• Work to complete
Copy all the lines of the listing below exactly. Skip the images.
* * *
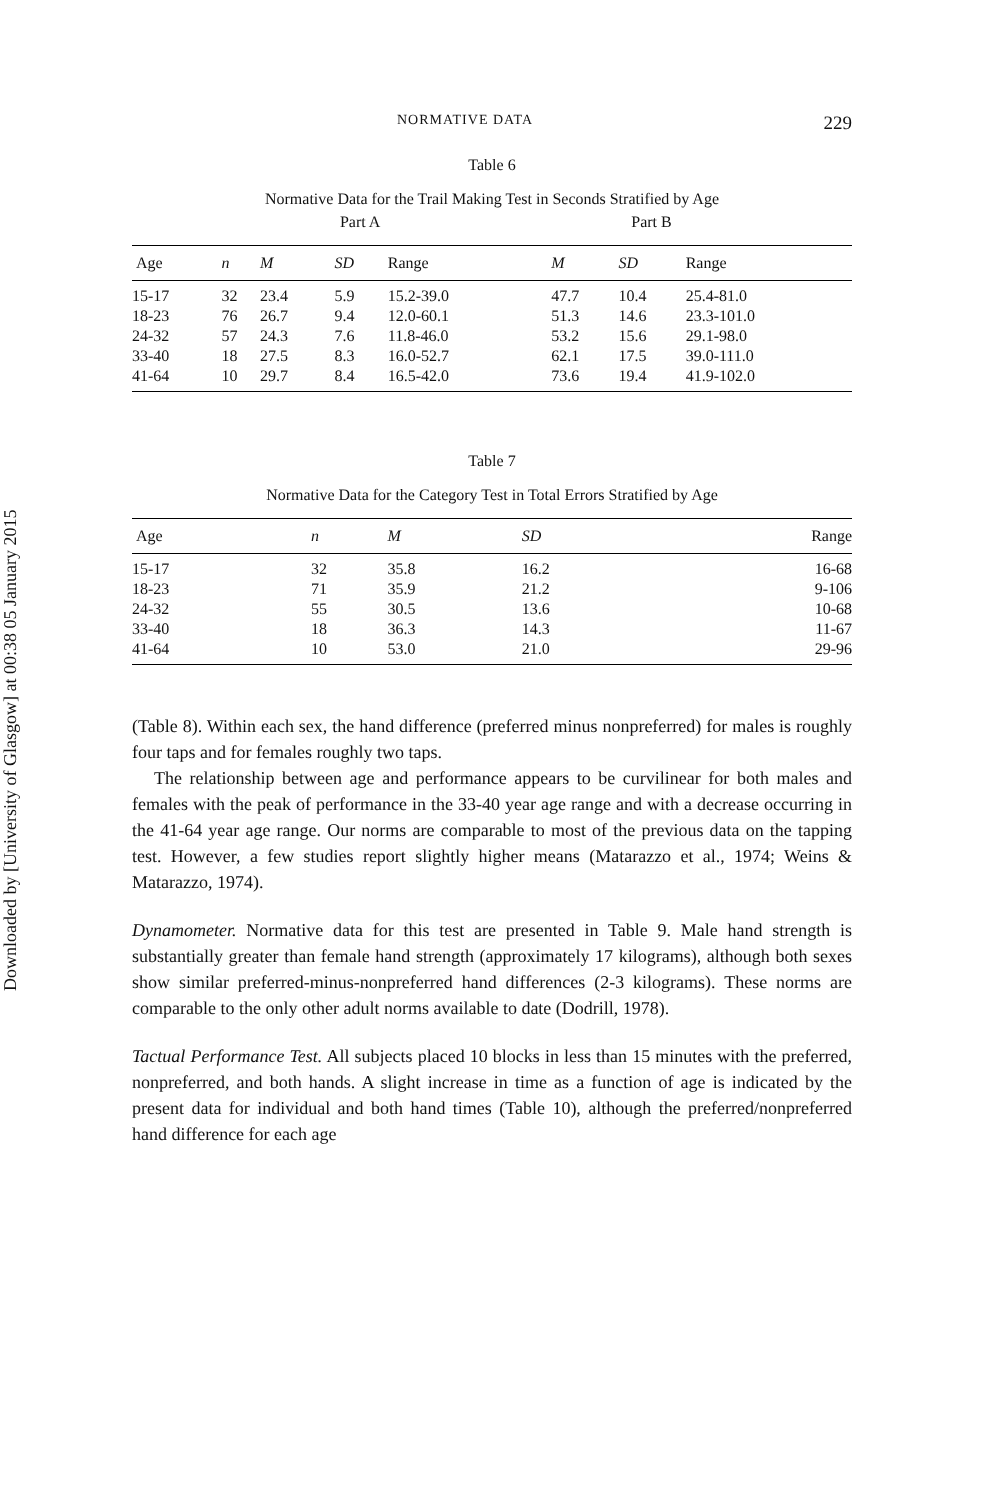Downloaded by [University of Glasgow] at 00:38 05 January 2015
NORMATIVE DATA 229
Table 6
Normative Data for the Trail Making Test in Seconds Stratified by Age
| | | Part A | | | Part B | | |
| --- | --- | --- | --- | --- | --- | --- | --- |
| Age | n | M | SD | Range | M | SD | Range |
| 15-17 | 32 | 23.4 | 5.9 | 15.2-39.0 | 47.7 | 10.4 | 25.4-81.0 |
| 18-23 | 76 | 26.7 | 9.4 | 12.0-60.1 | 51.3 | 14.6 | 23.3-101.0 |
| 24-32 | 57 | 24.3 | 7.6 | 11.8-46.0 | 53.2 | 15.6 | 29.1-98.0 |
| 33-40 | 18 | 27.5 | 8.3 | 16.0-52.7 | 62.1 | 17.5 | 39.0-111.0 |
| 41-64 | 10 | 29.7 | 8.4 | 16.5-42.0 | 73.6 | 19.4 | 41.9-102.0 |
Table 7
Normative Data for the Category Test in Total Errors Stratified by Age
| Age | n | M | SD | Range |
| --- | --- | --- | --- | --- |
| 15-17 | 32 | 35.8 | 16.2 | 16-68 |
| 18-23 | 71 | 35.9 | 21.2 | 9-106 |
| 24-32 | 55 | 30.5 | 13.6 | 10-68 |
| 33-40 | 18 | 36.3 | 14.3 | 11-67 |
| 41-64 | 10 | 53.0 | 21.0 | 29-96 |
(Table 8). Within each sex, the hand difference (preferred minus nonpreferred) for males is roughly four taps and for females roughly two taps.
The relationship between age and performance appears to be curvilinear for both males and females with the peak of performance in the 33-40 year age range and with a decrease occurring in the 41-64 year age range. Our norms are comparable to most of the previous data on the tapping test. However, a few studies report slightly higher means (Matarazzo et al., 1974; Weins & Matarazzo, 1974).
Dynamometer. Normative data for this test are presented in Table 9. Male hand strength is substantially greater than female hand strength (approximately 17 kilograms), although both sexes show similar preferred-minus-nonpreferred hand differences (2-3 kilograms). These norms are comparable to the only other adult norms available to date (Dodrill, 1978).
Tactual Performance Test. All subjects placed 10 blocks in less than 15 minutes with the preferred, nonpreferred, and both hands. A slight increase in time as a function of age is indicated by the present data for individual and both hand times (Table 10), although the preferred/nonpreferred hand difference for each age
* * *
• Response below
Downloaded by [University of Glasgow] at 00:38 05 January 2015
NORMATIVE DATA 229
Table 6
Normative Data for the Trail Making Test in Seconds Stratified by Age
| | | Part A | | | Part B | | |
| --- | --- | --- | --- | --- | --- | --- | --- |
| Age | n | M | SD | Range | M | SD | Range |
| 15-17 | 32 | 23.4 | 5.9 | 15.2-39.0 | 47.7 | 10.4 | 25.4-81.0 |
| 18-23 | 76 | 26.7 | 9.4 | 12.0-60.1 | 51.3 | 14.6 | 23.3-101.0 |
| 24-32 | 57 | 24.3 | 7.6 | 11.8-46.0 | 53.2 | 15.6 | 29.1-98.0 |
| 33-40 | 18 | 27.5 | 8.3 | 16.0-52.7 | 62.1 | 17.5 | 39.0-111.0 |
| 41-64 | 10 | 29.7 | 8.4 | 16.5-42.0 | 73.6 | 19.4 | 41.9-102.0 |
Table 7
Normative Data for the Category Test in Total Errors Stratified by Age
| Age | n | M | SD | Range |
| --- | --- | --- | --- | --- |
| 15-17 | 32 | 35.8 | 16.2 | 16-68 |
| 18-23 | 71 | 35.9 | 21.2 | 9-106 |
| 24-32 | 55 | 30.5 | 13.6 | 10-68 |
| 33-40 | 18 | 36.3 | 14.3 | 11-67 |
| 41-64 | 10 | 53.0 | 21.0 | 29-96 |
(Table 8). Within each sex, the hand difference (preferred minus nonpreferred) for males is roughly four taps and for females roughly two taps.
The relationship between age and performance appears to be curvilinear for both males and females with the peak of performance in the 33-40 year age range and with a decrease occurring in the 41-64 year age range. Our norms are comparable to most of the previous data on the tapping test. However, a few studies report slightly higher means (Matarazzo et al., 1974; Weins & Matarazzo, 1974).
Dynamometer. Normative data for this test are presented in Table 9. Male hand strength is substantially greater than female hand strength (approximately 17 kilograms), although both sexes show similar preferred-minus-nonpreferred hand differences (2-3 kilograms). These norms are comparable to the only other adult norms available to date (Dodrill, 1978).
Tactual Performance Test. All subjects placed 10 blocks in less than 15 minutes with the preferred, nonpreferred, and both hands. A slight increase in time as a function of age is indicated by the present data for individual and both hand times (Table 10), although the preferred/nonpreferred hand difference for each age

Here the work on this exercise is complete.